## PROVIDED DATA:
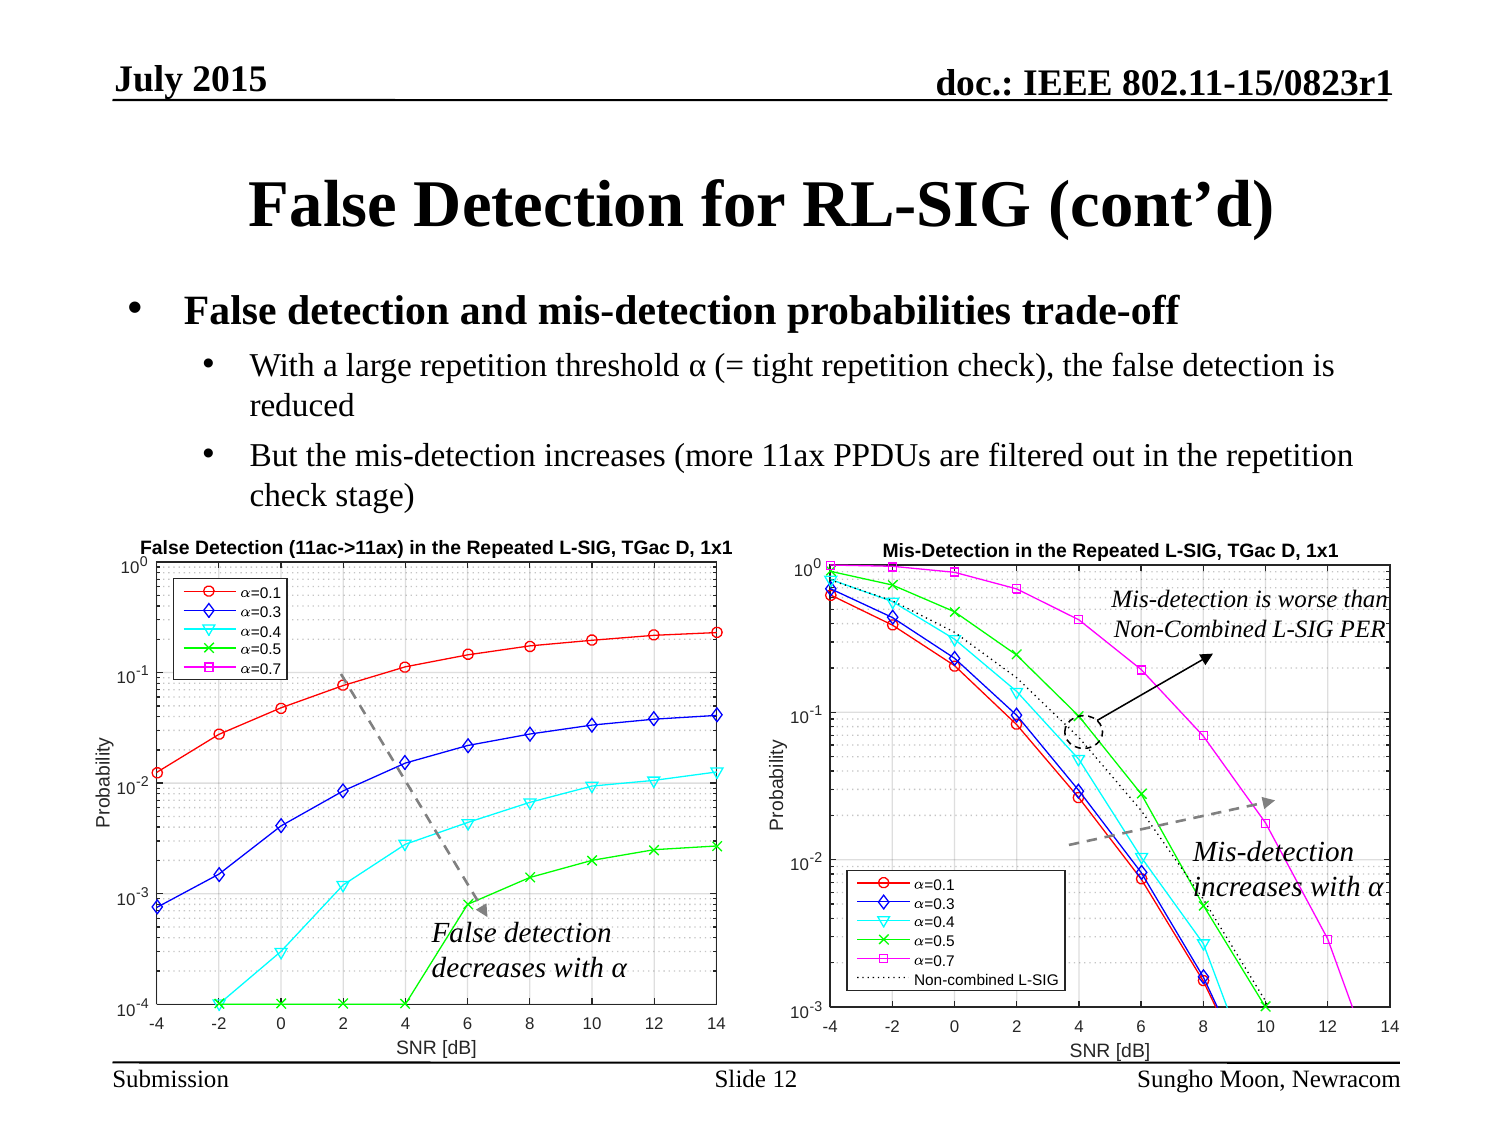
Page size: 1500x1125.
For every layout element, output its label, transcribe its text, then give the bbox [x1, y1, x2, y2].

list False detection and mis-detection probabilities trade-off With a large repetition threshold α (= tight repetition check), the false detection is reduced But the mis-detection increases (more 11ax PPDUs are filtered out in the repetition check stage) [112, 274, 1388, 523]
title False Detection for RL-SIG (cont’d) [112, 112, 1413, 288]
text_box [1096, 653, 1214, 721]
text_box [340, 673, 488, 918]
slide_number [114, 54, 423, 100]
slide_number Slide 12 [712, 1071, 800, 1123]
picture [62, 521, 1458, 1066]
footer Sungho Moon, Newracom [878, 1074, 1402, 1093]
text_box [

--

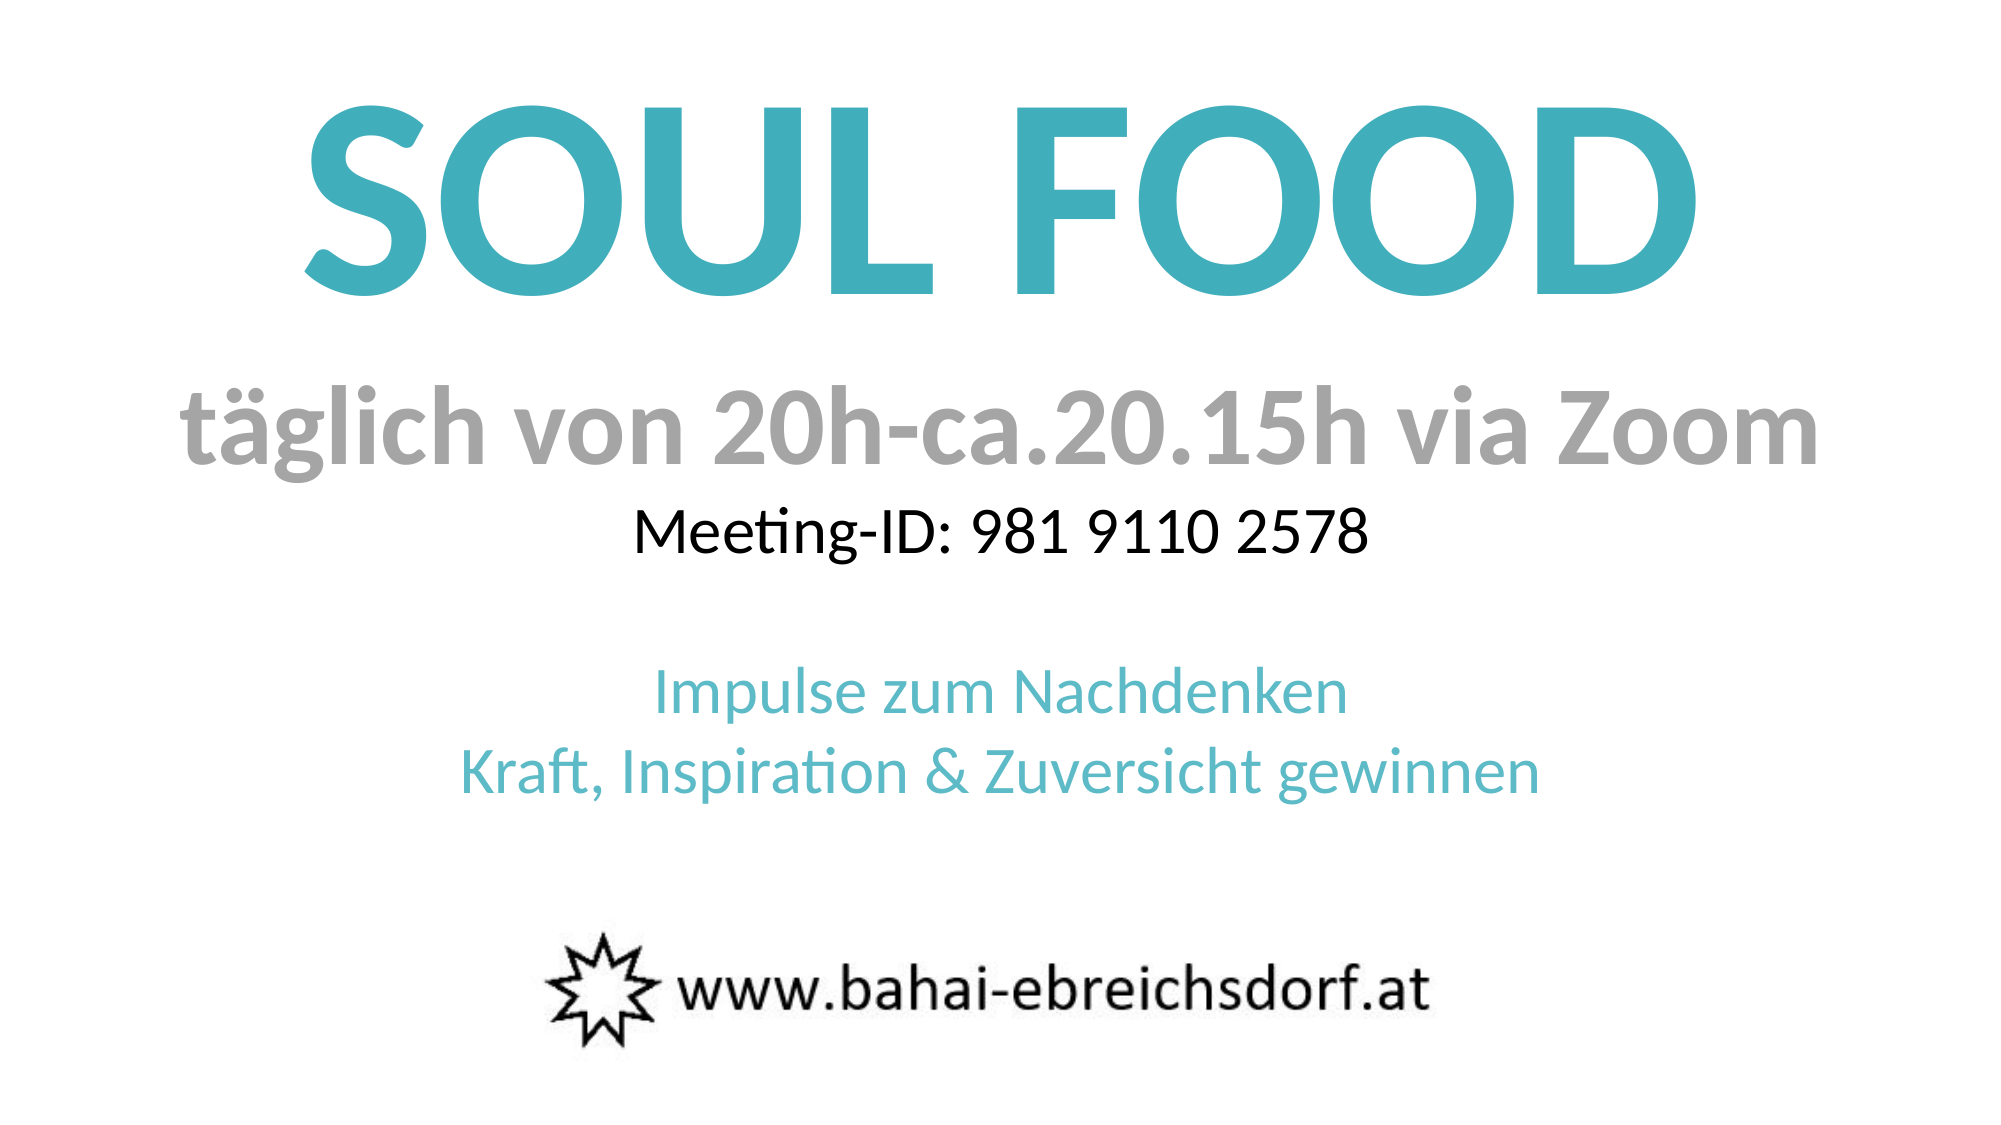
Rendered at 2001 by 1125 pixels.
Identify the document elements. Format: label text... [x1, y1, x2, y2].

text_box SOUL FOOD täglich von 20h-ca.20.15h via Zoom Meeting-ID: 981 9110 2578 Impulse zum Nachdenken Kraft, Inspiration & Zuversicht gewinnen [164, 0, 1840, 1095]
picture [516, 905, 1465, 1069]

## WHAT YOU WILL DO:
Within the material above, copy exactly the lines from the line that holds "Page size: 1500x1125." up to and including the line that holds "text_box [340, 673, 488, 918]".

## OUTPUT OF THE TASK:
Page size: 1500x1125.
For every layout element, output its label, transcribe its text, then give the bbox [x1, y1, x2, y2].

list False detection and mis-detection probabilities trade-off With a large repetition threshold α (= tight repetition check), the false detection is reduced But the mis-detection increases (more 11ax PPDUs are filtered out in the repetition check stage) [112, 274, 1388, 523]
title False Detection for RL-SIG (cont’d) [112, 112, 1413, 288]
text_box [1096, 653, 1214, 721]
text_box [340, 673, 488, 918]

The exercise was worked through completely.